Source document:
-- Opening Marker --

The Broken Business of Ecommerce and Why Your Startup Won’t Be The Next Casper

in ecommerce •  6 years ago 

If you haven’t heard, Amazon won ecommerce. Bezos’ juggernaut is the most powerful marketplace and brand the Western world has ever seen (get my analysis here as an ex 7 figure Amazon seller).

But it isn’t the only game in town.

Every year new startups appear, looking to compete and grab their piece of the pie. As an ex-Amazon seller (and host of a top Amazon podcast), I can say for certain that the majority of the action in ecommerce is on the brand side. It gets easier and easier to source and manufacture product and put your label on it.

These businesses ARE NOT fundable. There is no disruptive innovation, there is no world shattering business or venture scale profits in the pipeline. That is fine.

But if you are here, you want to go big. You’re an investor or an operator interested in venture scale ecommerce and looking for an edge.

There are two fundable categories of ecommerce: marketplaces and ecommerce brands. To date, the majority of the money and returns have been via marketplaces. Look no further than Amazon, Ebay and Etsy.

(NOTE: SaaS/Shopify for ecommerce merchants was not included in these categories as it is a B2B SaaS play.)

When it comes to marketplaces, I have covered the topic extensive. I will link to these articles here to avoid repeating myself.

  1. The Cult-Like Religion of ICOs and End of Amazon?
  2. The 5 Types of Network Effects and How to Hack Them

Brand’s business models are getting more interesting, lets take a look.

There are 4 types of disruptive ecommerce businesses:

  1. Direct to consumer brands
  2. Subscription companies
  3. Delivery companies
  4. Experiential commerce companies

Let’s look at each of these, their outliers and what the future holds.

Direct to consumer brands

Recently, mega companies have been created by disrupting traditional supply chains.

Brands like Casper, @Harry’s and Warby Parker are leading the way. These direct-to-consumer brands cut out the middlemen by selling online and owning manufacturing to give customers better value for their money. So while consumers save a ton; the brands get to boost their margins (fewer mouths to feed), control their supply chain and build defensibility into their business.

They all take it a step further as well. The brand becomes the experience.

Casper delivers a mattress in a box. Then it inflates automatically and ready to use. How cool is that.

Source: Casper

And Harry’s and Warby Parker deliver premium products and a premium experience at pretty affordable price. Their focus on brand keeps consumers coming back because customers love their products. And their NPS and word of mouth work wonders for marketing (Warby Parker — NPS: 91) (Source: NPSBenchmarks.com)

But not all DTC brands are successes. The vast majority fail. The reason is the model. Casper isn’t valued at $750M+ because of their mattresses. The company succeeded because the industry was broken.

Buying mattresses is incredibly inefficient. You go to a mattress store, try a ton of beds, spend a bunch of time and have a sleazy salesman trying to sell you. Plus retailers needed a heck of a lot of inventory.

Casper flips the model on its head. There is no distributor/wholesaler and no retail store. By avoiding overhead, middlemen and excess shipping costs, Casper creates a truly unique and valuable experience. And to top it all off, there is a free 100 night sleep trial.

-- Closing Marker --

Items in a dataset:
-- Opening Marker --

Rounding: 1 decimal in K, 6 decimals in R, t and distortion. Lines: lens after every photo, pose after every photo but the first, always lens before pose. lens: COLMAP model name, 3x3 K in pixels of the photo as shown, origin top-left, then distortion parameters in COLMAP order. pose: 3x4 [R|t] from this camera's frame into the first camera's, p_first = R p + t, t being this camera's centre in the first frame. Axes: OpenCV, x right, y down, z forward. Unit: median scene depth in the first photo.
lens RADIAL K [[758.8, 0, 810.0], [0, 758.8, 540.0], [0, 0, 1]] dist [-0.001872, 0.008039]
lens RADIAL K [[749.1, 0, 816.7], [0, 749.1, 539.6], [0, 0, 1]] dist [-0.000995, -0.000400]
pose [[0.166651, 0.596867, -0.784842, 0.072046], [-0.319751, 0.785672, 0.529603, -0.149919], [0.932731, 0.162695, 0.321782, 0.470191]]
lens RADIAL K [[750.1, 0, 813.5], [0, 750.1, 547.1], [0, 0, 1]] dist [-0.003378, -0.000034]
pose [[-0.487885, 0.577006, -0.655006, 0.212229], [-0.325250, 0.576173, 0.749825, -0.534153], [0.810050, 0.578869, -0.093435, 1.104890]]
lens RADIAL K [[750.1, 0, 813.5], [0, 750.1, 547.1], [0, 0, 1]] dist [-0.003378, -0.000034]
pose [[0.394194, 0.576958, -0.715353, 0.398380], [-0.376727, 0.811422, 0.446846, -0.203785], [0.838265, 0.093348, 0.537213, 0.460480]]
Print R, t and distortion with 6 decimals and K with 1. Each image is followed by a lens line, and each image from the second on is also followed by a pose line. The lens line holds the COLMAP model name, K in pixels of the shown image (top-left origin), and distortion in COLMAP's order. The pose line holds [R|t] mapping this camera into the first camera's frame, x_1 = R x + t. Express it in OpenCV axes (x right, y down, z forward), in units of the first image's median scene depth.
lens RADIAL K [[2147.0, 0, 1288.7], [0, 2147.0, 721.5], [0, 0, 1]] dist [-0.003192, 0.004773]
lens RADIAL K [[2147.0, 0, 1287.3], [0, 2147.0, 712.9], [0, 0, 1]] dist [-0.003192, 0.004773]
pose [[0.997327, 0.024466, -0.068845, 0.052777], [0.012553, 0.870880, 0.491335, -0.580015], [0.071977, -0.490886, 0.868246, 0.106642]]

-- Closing Marker --

Exercise instructions:
1. In the ecommerce article, rewrite the paragraph beginning "Casper flips the model on its head" as a short bulleted list that keeps its main facts.
2. Please extend the ecommerce article past its final sentence, carrying on in the same voice.

Responses per task:
1.
- Casper reverses the usual mattress-selling model.
- It has no distributor or wholesaler and no retail store.
- By avoiding overhead, middlemen and excess shipping costs, it creates a unique and valuable experience.
- It also offers a free 100-night sleep trial.

2.
What other company gives you 3+ months to try out a product, especially one you have sex on? Which is another thing the brand does different.

“It’s specifically designed and optimized for great sex as well as great sleep” — The Washington Post

Playing to your strengths with engaging, alternative branding builds buzz — something all of these companies succeeded at.

The problem with direct to consumer brands

Too many startups today try to be Casper for X or Warby Parker for Y… it doesn’t work. Warby was successful because of the broken luxury eyewear market. It was expensive and not democratized. They cut out costs while increasing quality and built a killer company.

But this approach fails in most areas. If an industry is not “inefficient enough”, a direct to consumer model will not work.

Startups need a 5–10x improvement to displace the incumbent. Saving Joe Schmo 10% rarely results in unicorns.

Things to look for when starting a DTC brand:

  • Category with high gross margins and medium to big ticket items — these allow for greater CAC (customer acquisition costs)
  • Category with few entrenched incumbents dominating industry — likely means market costs are inflated with significant room to price cut
  • Product line where barriers to entry are very large (think massive minimum order quantities or tooling costs)
  • Products with some repeat purchasing behavior — reorders really drive LTV
  • Relatively small product line — the fewer skus you sell, the lower the costs and easier it is to focus/improve

If brands don’t check at least 2–3 of those boxes, they will likely will have trouble. The last thing you want with a DTC business is lookalike competition right out of the gate.

Subscription companies

While DTC companies can also offer subscriptions, the majority of subscription box companies do not own their supply chain.

Throughout 2015 and 2016, subscription businesses were hot. Companies like Blue Apron, Birchbox, Trunk Club and Dollar Shave Club raised~$462M to date, and they are by no means the only ones.

Subscription companies are sexy. The recurring revenue is like SaaS with physical products. This is incredibly rare in retail/ecommerce, hence the excitement.

The problem with subscription companies

Lately these companies have come under fire. According to Recode, Blue Apron is the worst performing IPO of 2017, at a valuation just 59% of their previous round.

Source: BusinessInsider

The problem: churn and unit economics. Delivery businesses are cost intensive, which is why Blue Apron’s raised ~$200M to date (excluding IPO). And all is fine and well when LTV projections hold. But what happens when they don’t?

The meal kit delivery space is increasingly crowded. Even Amazon is getting in on the action. Even though the company created demand where it previously did not exist, users are switching to cheaper providers or passing on meal kits entirely. That spells trouble.

A similar problem occurs in fashion. You only need so many shoes. More and more isn’t appreciated and eventually becomes problematic. So how long do you stick around?

This is where predictable, repeat purchasing comes into play. This is why DSC has been so successful. Men need to shave, it is that simple. Acquire a customer and you can potentially keep him for life (hence why Unilever paid $1B to acquire DSC)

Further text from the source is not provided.